JOB »
Reproduce every line of text in the saved entries below verbatim, omitting the pictures.

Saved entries
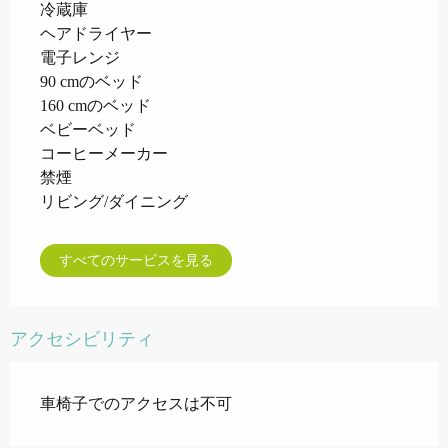
冷蔵庫
ヘアドライヤー
電子レンジ
90 cmのベッド
160 cmのベッド
ベビーベッド
コーヒーメーカー
禁煙
リビング/ダイニング
すべてのサービスを見る
アクセシビリティ
車椅子でのアクセスは不可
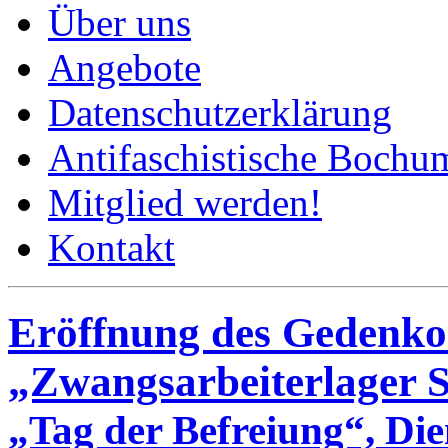
Über uns
Angebote
Datenschutzerklärung
Antifaschistische Bochum
Mitglied werden!
Kontakt
Eröffnung des Gedenko
„Zwangsarbeiterlager 
„Tag der Befreiung“, Die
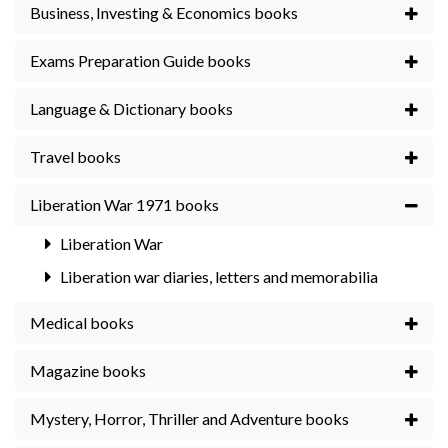
Business, Investing & Economics books
Exams Preparation Guide books
Language & Dictionary books
Travel books
Liberation War 1971 books
Liberation War
Liberation war diaries, letters and memorabilia
Medical books
Magazine books
Mystery, Horror, Thriller and Adventure books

EXERCISE ANSWER »
冷蔵庫
ヘアドライヤー
電子レンジ
90 cmのベッド
160 cmのベッド
ベビーベッド
コーヒーメーカー
禁煙
リビング/ダイニング
すべてのサービスを見る
アクセシビリティ
車椅子でのアクセスは不可
Über uns
Angebote
Datenschutzerklärung
Antifaschistische Bochum
Mitglied werden!
Kontakt
Eröffnung des Gedenko
„Zwangsarbeiterlager 
„Tag der Befreiung“, Die
Business, Investing & Economics books
Exams Preparation Guide books
Language & Dictionary books
Travel books
Liberation War 1971 books
Liberation War
Liberation war diaries, letters and memorabilia
Medical books
Magazine books
Mystery, Horror, Thriller and Adventure books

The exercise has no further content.